START Exercise material

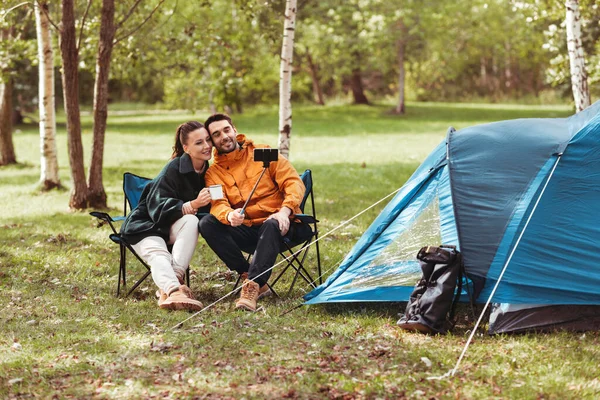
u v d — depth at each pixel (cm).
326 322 520
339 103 4175
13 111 3309
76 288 635
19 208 1123
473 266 498
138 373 426
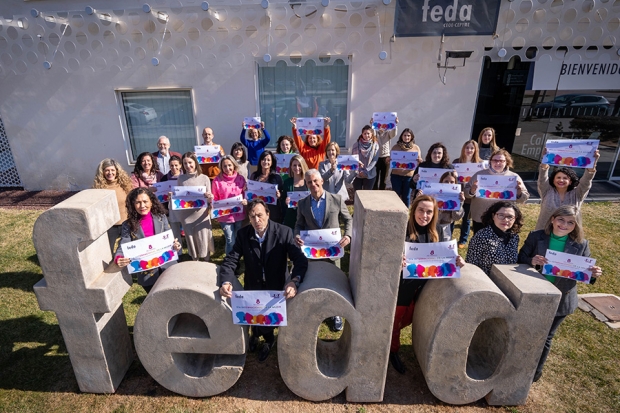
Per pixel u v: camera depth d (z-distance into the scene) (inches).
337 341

END Exercise material

[What this task involves]
Across the data, how many lines have the word "depth" in them? Respond with the number alone.

[Result of the exercise]
2